Reading these highlighted bits, you will probably be thinking that it’s obvious. They may sound basic (brilliant things usually do), but it’s so important.
Surely you can think of times at your workplace when people fail to do that. It’s absolutely amazing how much more you can accomplish if you treat people with respect and get them to respect you, to want to help.
Tamuna shared with us some meaningful formal feedback she received, things that she believes define her:
1. Her job requires being a “dictator, diplomat and therapist”. Melding those three is a tough job. Requesting inputs with assertion, but knowing how to frame the requests, and then knowing how to handle the complaints – often people simply want to feel heard…
2. The ability to actually listen. Again, seems like such a simple thing and yet it’s incredible how many of us fail to do it day in and day out.
Think back how often you’ve been in a conversation where you’re literally making a point.
You stop talking only to come up with your next point rather than actively listen to what the other person is telling us. You basically miss out on so many great ideas because even you pretend you’re listening when you are really not.
3. And finally earning trust with “contagious, positive, can-do approach” – we can call it positivity.
At lots of jobs you cannot control the outputs, you can only control the inputs. So every day you have a choice to make – either focus on the outputs and feel like a failure when the outputs fail. Or focus on the inputs, do absolute best and then if the outputs don't turn out the way you wanted them to, not let the negative outputs discourage her.
That’s life – some things are beyond our control.
What value could you get out of written above?
3 things to remember:
>> Ownership. Be a doer. Never say “that’s not my job”.
In today’s fast-moving tech world you can choose: you see an issue; are you going to try and find the right person in the right team with the right skill set to solve it? Or are you going to solve it yourself?

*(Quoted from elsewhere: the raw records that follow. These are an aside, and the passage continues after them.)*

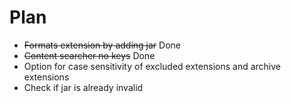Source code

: # Plan

* ~~Formats extension by adding jar~~ Done
* ~~Content searcher no keys~~ Done
* Option for case sensitivity of excluded extensions and archive extensions
* Check if jar is already invalid

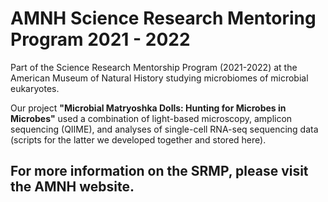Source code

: # AMNH Science Research Mentoring Program 2021 - 2022 
Part of the Science Research Mentorship Program (2021-2022) at the American Museum of Natural History studying microbiomes of microbial eukaryotes.

Our project **"Microbial Matryoshka Dolls: Hunting for Microbes in Microbes"** used a combination of light-based microscopy, amplicon sequencing (QIIME), and analyses of single-cell RNA-seq sequencing data (scripts for the latter we developed together and stored here).

## For more information on the SRMP, please visit the AMNH website.
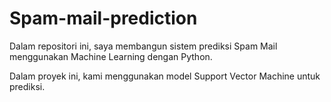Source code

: # Spam-mail-prediction

Dalam repositori ini, saya membangun sistem prediksi Spam Mail menggunakan Machine Learning dengan Python.

Dalam proyek ini, kami menggunakan model Support Vector Machine untuk prediksi.
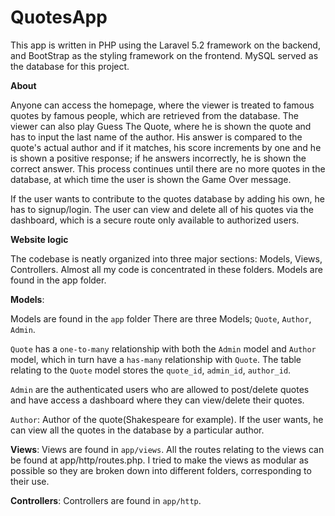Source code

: # QuotesApp

This app is written in PHP using the Laravel 5.2 framework on the backend, and BootStrap as the styling framework on the frontend. MySQL served as the database for this project.

**About**

Anyone can access the homepage, where the viewer is treated to famous quotes by famous people, which are retrieved from the database. The viewer can also play Guess The Quote, where he is shown the quote and has to input the last name of the author. His answer is compared to the quote's actual author and if it matches,  his score increments by one and he is shown a positive response; if he answers incorrectly, he is shown the correct answer. This process continues until there are no more quotes in the database, at which time the user is shown the Game Over message. 

If the user wants to contribute to the quotes  database by adding his own, he has to signup/login. The user can view and delete all of his quotes via  the dashboard, which is a secure route only available to authorized users.


**Website logic**

The codebase is neatly organized into three major sections: Models, Views, Controllers. Almost all my code is concentrated in these folders. Models are found in the app folder.

**Models**:

Models are found in the `app` folder
There are three Models; `Quote`, `Author`, `Admin`. 

`Quote` has a `one-to-many` relationship with both the `Admin` model and `Author` model, which in turn have a `has-many` relationship with `Quote`. The table relating to the `Quote` model stores the `quote_id`, `admin_id`, `author_id`. 

`Admin` are the authenticated users who are allowed to post/delete quotes and have access a dashboard where they can view/delete their quotes.

`Author`: Author of the quote(Shakespeare for example). If the user wants, he can view all the quotes in the database by a particular author.

**Views**:
 Views are found in `app/views`. All the routes relating to the views can be found at app/http/routes.php. I tried to make the views as modular as possible so they are broken down into different folders, corresponding to their use. 
 
 **Controllers**:
  Controllers are found in `app/http`. 

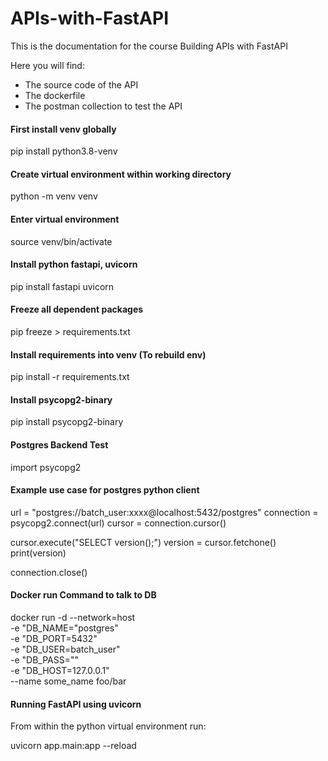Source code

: # APIs-with-FastAPI

This is the documentation for the course Building APIs with FastAPI

Here you will find:
- The source code of the API
- The dockerfile
- The postman collection to test the API

#### First install venv globally
pip install python3.8-venv

#### Create virtual environment within working directory
python -m venv venv

#### Enter virtual environment
source venv/bin/activate

#### Install python fastapi, uvicorn
pip install fastapi uvicorn

#### Freeze all dependent packages
pip freeze > requirements.txt

#### Install requirements into venv (To rebuild env)
pip install -r requirements.txt


#### Install psycopg2-binary
pip install psycopg2-binary

#### Postgres Backend Test
import psycopg2

#### Example use case for postgres python client
url = "postgres://batch_user:xxxx@localhost:5432/postgres" 
connection = psycopg2.connect(url)
cursor = connection.cursor()

cursor.execute("SELECT version();")
version = cursor.fetchone()
print(version)

connection.close()


#### Docker run Command to talk to DB
docker run -d --network=host \
	-e "DB_NAME="postgres" \
	-e "DB_PORT=5432" \
	-e "DB_USER=batch_user" \
	-e "DB_PASS="" \
	-e "DB_HOST=127.0.0.1" \
	--name some_name foo/bar

#### Running FastAPI using uvicorn

From within the python virtual environment run:

uvicorn app.main:app --reload

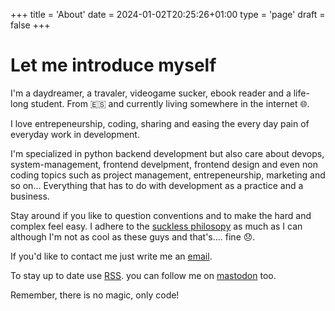 +++
title = 'About'
date = 2024-01-02T20:25:26+01:00
type = 'page'
draft = false
+++

# Let me introduce myself

I'm a daydreamer, a travaler, videogame sucker, ebook reader and a life-long student. From 🇪🇸 and currently living somewhere in the internet 🌐.

I love entrepeneurship, coding, sharing and easing the every day pain of everyday work in development.

I'm specialized in python backend development but also care about devops, system-management, frontend develpment, frontend design and even non coding topics such as project management, entrepeneurship, marketing and so on... Everything that has to do with development as a practice and a business.

Stay around if you like to question conventions and to make the hard and complex feel easy. I adhere to the [suckless philosopy](https://suckless.org/philosophy/) as much as I can although I'm not as cool as these guys and that's.... fine 😞.

If you'd like to contact me just write me an [email](mailto:fernando.andeca@gmail.com).

To stay up to date use [RSS](/index.xml). you can follow me on [mastodon](https://mastodon.social/@fernandoAFS) too.

Remember, there is no magic, only code!
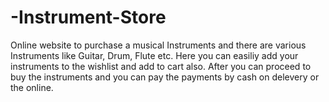 # -Instrument-Store
Online website to purchase a musical Instruments and there are various Instruments like Guitar, Drum, Flute etc. 
Here you can easiliy add your instruments to the wishlist and add to cart also. 
After you can proceed to buy the instruments and you can pay the payments by cash on delevery or the online.
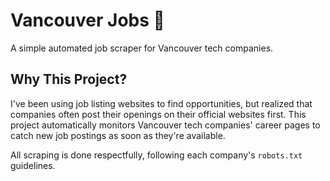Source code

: # Vancouver Jobs 🍁

A simple automated job scraper for Vancouver tech companies.

## Why This Project?

I've been using job listing websites to find opportunities, but realized that companies often post their openings on their official websites first. This project automatically monitors Vancouver tech companies' career pages to catch new job postings as soon as they're available.

All scraping is done respectfully, following each company's `robots.txt` guidelines.
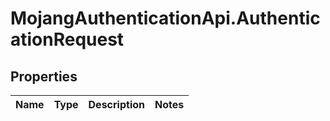 # MojangAuthenticationApi.AuthenticationRequest

## Properties
Name | Type | Description | Notes
------------ | ------------- | ------------- | -------------



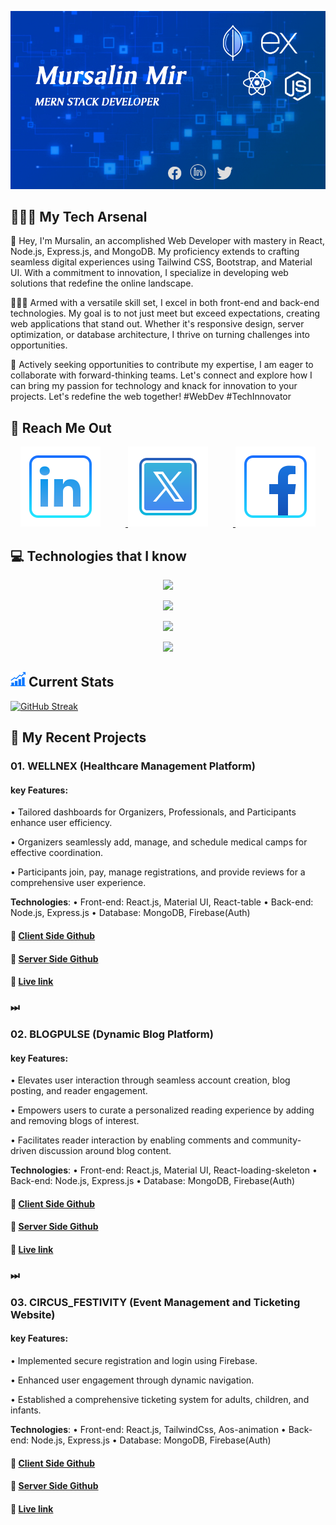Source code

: [![An old rock in the desert](https://raw.githubusercontent.com/mursalinmirme/mursalinmirme/main/Mursalin%20Mir.jpg)](https://www.facebook.com/mursalinmir02/)

## 🤹🏻‍♀️ My Tech Arsenal
🚀 Hey, I'm Mursalin, an accomplished Web Developer with mastery in React, Node.js, Express.js, and MongoDB. My proficiency extends to crafting seamless digital experiences using Tailwind CSS, Bootstrap, and Material UI. With a commitment to innovation, I specialize in developing web solutions that redefine the online landscape.

👨‍💻✨ Armed with a versatile skill set, I excel in both front-end and back-end technologies. My goal is to not just meet but exceed expectations, creating web applications that stand out. Whether it's responsive design, server optimization, or database architecture, I thrive on turning challenges into opportunities.

💼 Actively seeking opportunities to contribute my expertise, I am eager to collaborate with forward-thinking teams. Let's connect and explore how I can bring my passion for technology and knack for innovation to your projects. Let's redefine the web together! #WebDev #TechInnovator

## 🔗 Reach Me Out
<p align="center">
  <a href="https://www.linkedin.com/in/mursalin-mir">
    <img src="https://raw.githubusercontent.com/mursalinmirme/mursalinmirme/main/icons8-linkedin-128%20(1).png" alt="LinkedIn" width="128" height="128" style="margin-right: 40px"/>
  </a>
    <a href="https://twitter.com/mursalinmir02">
    <img src="https://raw.githubusercontent.com/mursalinmirme/mursalinmirme/main/icons8-twitter-128%20(1).png" alt="LinkedIn" width="128" height="128" style="margin-right: 40px"/>
  </a>
  <a href="https://www.facebook.com/mursalinmir02">
    <img src="https://raw.githubusercontent.com/mursalinmirme/mursalinmirme/main/icons8-facebook-128%20(1).png" alt="LinkedIn" width="128" height="128" />
  </a>
</p>

## 💻 Technologies that I know
<p align="center">
  <a href="https://skillicons.dev">
    <img src="https://skillicons.dev/icons?i=react,nodejs,express,mongodb,firebase" />
  </a>
</p>
<p align="center">
  <a href="https://skillicons.dev">
    <img src="https://skillicons.dev/icons?i=js,tailwind,bootstrap,materialui" />
  </a>
</p>
<p align="center">
  <a href="https://skillicons.dev">
    <img src="https://skillicons.dev/icons?i=css,html,vscode" />
  </a>
</p>
<p align="center">
  <a href="https://skillicons.dev">
    <img src="https://skillicons.dev/icons?i=vite" />
  </a>
</p>

## ![!](https://raw.githubusercontent.com/mursalinmirme/mursalinmirme/main/stats.png) Current Stats

[![GitHub Streak](https://github-readme-streak-stats.herokuapp.com?user=mursalinmirme&theme=ocean-gradient&card_width=850)](https://git.io/streak-stats)

## 🦾 My Recent Projects

### 01. WELLNEX (Healthcare Management Platform)
#### key Features:
   • Tailored dashboards for Organizers, Professionals, and Participants enhance user efficiency.

   • Organizers seamlessly add, manage, and schedule medical camps for effective coordination.

   • Participants join, pay, manage registrations, and provide reviews for a comprehensive user experience.

   <b>Technologies</b>: • Front-end: React.js, Material UI, React-table • Back-end: Node.js, Express.js • Database: MongoDB, Firebase(Auth)

#### 🔗 <a href=https://github.com/mursalinmirme/wellnex>Client Side Github</a>
#### 🔗 <a href=https://github.com/mursalinmirme/wellnex-server>Server Side Github</a>
#### 🔗 <a href=https://wellnexs.web.app>Live link</a>
### ⏭
### 02. BLOGPULSE (Dynamic Blog Platform)
#### key Features:
   • Elevates user interaction through seamless account creation, blog posting, and reader engagement.

   • Empowers users to curate a personalized reading experience by adding and removing blogs of interest.

   • Facilitates reader interaction by enabling comments and community-driven discussion around blog content.

   <b>Technologies</b>: • Front-end: React.js, Material UI, React-loading-skeleton • Back-end: Node.js, Express.js • Database: MongoDB, Firebase(Auth)

#### 🔗 <a href=https://github.com/mursalinmirme/blog-pulse>Client Side Github</a>
#### 🔗 <a href=https://github.com/mursalinmirme/blog-pulse-server>Server Side Github</a>
#### 🔗 <a href=https://blog-pulse.vercel.app>Live link</a>
### ⏭
### 03. CIRCUS_FESTIVITY (Event Management and Ticketing Website)
#### key Features:
   • Implemented secure registration and login using Firebase.

   • Enhanced user engagement through dynamic navigation.

   • Established a comprehensive ticketing system for adults, children, and infants.

   <b>Technologies</b>: • Front-end: React.js, TailwindCss, Aos-animation • Back-end: Node.js, Express.js • Database: MongoDB, Firebase(Auth)

#### 🔗 <a href=https://github.com/mursalinmirme/circus-festivity>Client Side Github</a>
#### 🔗 <a href=https://github.com/mursalinmirme/circus-festivity-server>Server Side Github</a>
#### 🔗 <a href=https://circus-festivity.web.app>Live link</a>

Be a doer. That’s how Amazon succeeded.
Because they are very good at hiring a bunch of doers. If you have an idea that’s beyond your job, go out and do it, they will welcome it as long as they hear it.
And if you're a manager, let them do it, let them make it happen.
>> Bias for Action. Take calculated risks.
Second, is that decision you’re spending so much time on irreversible? Can you make a decision with the 80% of the info? And go back if need be.
Keep moving. It will be ok. Let your employees fail every once in a while. They’ll be better leaders for it. Get out of that good student syndrome or persona that a lot of you have in your heads.
>> Earn Trust. The How matters.
Finally, the How matters. We talk a lot about the meaning, how smart someone is and how much experience they have.
And then there’s the how. That is how do you deliver those smart messages you have, how do you treat your colleague who's new and doesn't know a given topic.
In reality, it’s getting away from that good student persona, playing big.
>>> Solve Problems
Leaving you with a few simple words of wisdom.
When asked what advice senior leaders had for a room full of new Amazonians on how to succeed, they gave a simple answer: solve problems.